Kutipan Terpilih:

------------------------------

• Selasa, 01 Juli 2025

Tiga Pengamat Unila dan UBL Desak APH Usut Pemotongan Dana TPS di Lambar

Rabu, 21 Februari 2024 - 15.07 WIB
1.5k

Foto: Ist.

Kupastuntas.co, Bandar Lampung - Tiga Pengamat Hukum dari Universitas Lampung dan Universitas Bandar Lampung meminta Komisi Pemilihan Umum (KPU) Lampung Barat dan Aparat Penegak Hukum (APH) mengusut dugaan pemotongan biaya operasional Tempat Pemungutan Suara (TPS) yang dilakukan Panitia Pemungutan Suara (PPS) Kelurahan Way Mengaku, Kecamatan Balik Bukit, Lampung Barat.

Hal itu disampaikan oleh Pengamat Hukum Universitas Lampung (Unila), Yusdianto saat di hubungi Kupastuntas.co, ia mengatakan, bahwa apapun pungutan tanpa ada ketentuannya merupakan perbuatan yang melanggar hukum.

------------------------------

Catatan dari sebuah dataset
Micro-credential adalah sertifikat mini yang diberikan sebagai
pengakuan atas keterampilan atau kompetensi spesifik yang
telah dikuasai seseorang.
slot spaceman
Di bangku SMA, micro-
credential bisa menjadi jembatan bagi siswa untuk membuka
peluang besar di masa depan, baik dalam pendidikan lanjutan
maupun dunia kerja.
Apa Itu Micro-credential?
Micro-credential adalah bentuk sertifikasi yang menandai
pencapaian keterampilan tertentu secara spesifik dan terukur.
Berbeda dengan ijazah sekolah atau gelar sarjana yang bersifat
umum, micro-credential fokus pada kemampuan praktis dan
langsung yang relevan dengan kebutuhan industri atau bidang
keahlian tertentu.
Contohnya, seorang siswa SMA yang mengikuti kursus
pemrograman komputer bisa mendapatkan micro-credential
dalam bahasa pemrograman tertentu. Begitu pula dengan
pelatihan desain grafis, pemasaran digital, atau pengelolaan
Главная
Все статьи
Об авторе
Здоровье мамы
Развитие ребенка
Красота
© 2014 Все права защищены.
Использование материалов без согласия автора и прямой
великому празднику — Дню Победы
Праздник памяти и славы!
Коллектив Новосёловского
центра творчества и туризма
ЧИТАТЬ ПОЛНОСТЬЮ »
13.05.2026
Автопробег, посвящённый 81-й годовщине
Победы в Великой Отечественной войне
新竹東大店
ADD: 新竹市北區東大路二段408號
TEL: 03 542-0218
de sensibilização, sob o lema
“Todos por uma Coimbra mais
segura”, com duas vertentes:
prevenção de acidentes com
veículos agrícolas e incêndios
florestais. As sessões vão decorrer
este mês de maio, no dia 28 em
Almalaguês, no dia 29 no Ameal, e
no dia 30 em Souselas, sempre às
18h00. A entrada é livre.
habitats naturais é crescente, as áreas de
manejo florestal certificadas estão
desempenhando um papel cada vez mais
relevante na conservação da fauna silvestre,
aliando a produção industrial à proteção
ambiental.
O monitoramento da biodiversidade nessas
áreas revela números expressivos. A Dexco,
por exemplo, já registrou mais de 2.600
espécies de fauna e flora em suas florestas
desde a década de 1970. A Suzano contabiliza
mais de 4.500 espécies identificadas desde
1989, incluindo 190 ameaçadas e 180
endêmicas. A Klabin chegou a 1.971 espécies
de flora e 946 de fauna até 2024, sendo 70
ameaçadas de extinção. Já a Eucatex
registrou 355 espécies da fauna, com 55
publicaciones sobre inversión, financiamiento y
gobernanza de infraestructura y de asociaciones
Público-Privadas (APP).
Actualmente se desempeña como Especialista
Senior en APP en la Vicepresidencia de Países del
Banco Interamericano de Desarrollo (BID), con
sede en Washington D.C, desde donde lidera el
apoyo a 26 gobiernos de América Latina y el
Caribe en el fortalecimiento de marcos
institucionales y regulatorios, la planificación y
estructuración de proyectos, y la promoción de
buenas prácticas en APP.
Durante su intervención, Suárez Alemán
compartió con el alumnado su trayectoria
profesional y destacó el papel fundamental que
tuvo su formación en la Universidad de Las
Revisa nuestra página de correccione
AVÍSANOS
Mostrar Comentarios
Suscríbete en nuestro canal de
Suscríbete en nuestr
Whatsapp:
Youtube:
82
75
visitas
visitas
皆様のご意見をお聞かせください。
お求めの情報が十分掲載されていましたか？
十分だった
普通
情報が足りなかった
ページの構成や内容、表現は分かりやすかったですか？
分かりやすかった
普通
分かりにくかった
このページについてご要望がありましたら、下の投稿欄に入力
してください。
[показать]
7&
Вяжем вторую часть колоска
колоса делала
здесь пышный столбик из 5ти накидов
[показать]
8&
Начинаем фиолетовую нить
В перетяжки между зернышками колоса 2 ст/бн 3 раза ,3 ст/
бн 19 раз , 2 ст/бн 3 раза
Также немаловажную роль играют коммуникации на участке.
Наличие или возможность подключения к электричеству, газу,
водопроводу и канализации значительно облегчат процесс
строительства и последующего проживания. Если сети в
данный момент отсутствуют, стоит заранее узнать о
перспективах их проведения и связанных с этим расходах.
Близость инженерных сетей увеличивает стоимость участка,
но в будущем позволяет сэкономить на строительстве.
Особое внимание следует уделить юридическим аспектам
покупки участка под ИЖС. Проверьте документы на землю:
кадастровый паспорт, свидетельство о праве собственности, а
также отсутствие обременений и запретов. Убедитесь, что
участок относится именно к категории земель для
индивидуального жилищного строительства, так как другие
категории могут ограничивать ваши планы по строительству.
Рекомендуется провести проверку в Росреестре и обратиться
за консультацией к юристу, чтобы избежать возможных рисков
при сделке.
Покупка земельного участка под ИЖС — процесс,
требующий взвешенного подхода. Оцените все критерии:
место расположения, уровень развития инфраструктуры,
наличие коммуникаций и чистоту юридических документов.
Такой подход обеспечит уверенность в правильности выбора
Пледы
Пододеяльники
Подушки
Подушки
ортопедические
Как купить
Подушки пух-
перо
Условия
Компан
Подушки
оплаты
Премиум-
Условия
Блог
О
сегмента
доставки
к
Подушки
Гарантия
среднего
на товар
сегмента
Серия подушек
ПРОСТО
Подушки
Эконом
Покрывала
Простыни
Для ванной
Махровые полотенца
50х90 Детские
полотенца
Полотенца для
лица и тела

------------------------------

Tugas Dikerjakan:
- A) Sebutkan semua singkatan dalam kutipan terpilih yang kepanjangannya ditulis dalam tanda kurung, lengkap dengan kepanjangannya.
- B) Menurut kutipan terpilih, siapa pengamat hukum Universitas Lampung yang dihubungi Kupastuntas.co?
- C) Salin bagian kutipan terpilih antara "Tiga Pengamat Unila" dan "yang melanggar hukum.", termasuk keduanya.

Jawaban Diberikan:
- A)
- Unila: Universitas Lampung
- KPU: Komisi Pemilihan Umum
- APH: Aparat Penegak Hukum
- TPS: Tempat Pemungutan Suara
- PPS: Panitia Pemungutan Suara

- B) Yusdianto.

- C)
Tiga Pengamat Unila dan UBL Desak APH Usut Pemotongan Dana TPS di Lambar

Rabu, 21 Februari 2024 - 15.07 WIB
1.5k

Foto: Ist.

Kupastuntas.co, Bandar Lampung - Tiga Pengamat Hukum dari Universitas Lampung dan Universitas Bandar Lampung meminta Komisi Pemilihan Umum (KPU) Lampung Barat dan Aparat Penegak Hukum (APH) mengusut dugaan pemotongan biaya operasional Tempat Pemungutan Suara (TPS) yang dilakukan Panitia Pemungutan Suara (PPS) Kelurahan Way Mengaku, Kecamatan Balik Bukit, Lampung Barat.

Hal itu disampaikan oleh Pengamat Hukum Universitas Lampung (Unila), Yusdianto saat di hubungi Kupastuntas.co, ia mengatakan, bahwa apapun pungutan tanpa ada ketentuannya merupakan perbuatan yang melanggar hukum.